In simple terms, a payment gateway is a special payment processing software used by merchants to handle payments. As the possibilities for payment technology and processing grew, more fintech companies emerged that provided more, and better, payment gateway solutions. At the same time, the internet was evolving. It ceased being a place only to share information and get news – it was a place to transact business and buy things. E-commerce exploded, and payment gateways were essential to enable those transactions. The combination of online e-commerce and payment processing technology has reshaped not only our consumer world, but the patterns of our daily lives.
Until that point, the big players concentrated on a one-size-fits-all model. Every merchant in every sector and every consumer demographic had been treated largely the same way. The emergence of payment gateway software carved out space for more variety in the payment processing market. With an ability to gain insight into specific markets and customer bases, fintechs could tailor payment gateway solutions and technologies to meet specialized needs.

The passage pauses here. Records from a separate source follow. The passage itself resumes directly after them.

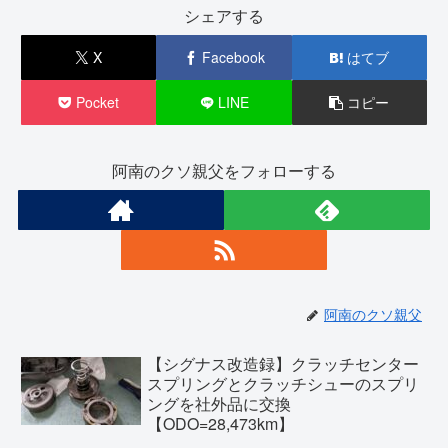
シェアする
X
Facebook
はてブ
Pocket
LINE
コピー
阿南のクソ親父をフォローする
阿南のクソ親父
【シグナス改造録】クラッチセンター
スプリングとクラッチシューのスプリ
ングを社外品に交換
【ODO=28,473km】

Many payment technology and fintech innovators have gone on to establish a firm presence in markets around the world by providing high quality, tailored solutions for niche markets. Canadian fintech company OTT Pay, for instance, has become a trusted partner of merchants throughout the Canadian commercial sphere by tailoring payment services to the Chinese marketplace. With deep insight into Chinese payment preferences and needs, Chinese consumer trends and buying patterns, as well as payment technology expertise OTT Pay has developed payment solutions that ideally serve this market. In a recent example of fintech innovation and e-commerce synergy, OTT Pay developed a Shopify plug-in that enables Canadian retailers to process payments from two of the most popular Chinese payment providers: WeChat Pay and UnionPay.
Innovations like this do a lot more than offer payment convenience to underserved customers. They bring substantial benefits to the national economy. Data from Statistics Canada indicates that population of Chinese people in Canada is over 1.7 million. The same data source shows that 749,000 trips were made from China to Canada in 2019, making China a huge source of overseas travel for the Canadian market. Another source estimates that Chinese travelers contribute over $1 billion annually to the Canadian economy. Data from Statista shows that international students in Canada from China numbered 105,265 in 2021. In addition to basic living expenses, each student spends between 20 and 50 thousand dollars a year in tuition. Catering to the desires and needs of these communities with tailored payment solutions makes their financial lives easier and more convenient, drives revenue for the Canadian merchants serving them, and benefits the economy overall.
OTT Pay continues to innovate and lead in fintech and e-commerce with payment processing solutions for multiple channels. It now offers a full suite of integrated payment solutions and tools, including in-store terminals, point-of-sale integrations, online plug-ins, and APIs. OTT Pay also provides effective and tailored e-commerce and marketing solutions to help drive business for Canadian merchants.
A brief look at payment technology history can’t predict what fintech’s next chapter might look like. However, it’s certain to be led by those that respond to today’s needs while embracing the future. Companies like OTT Pay already connect Canadian merchants and Chinese consumers with the latest, quickest, safest, and most seamless payment experiences possible. They’re sure to be at the forefront of the next phase of payment technology innovation.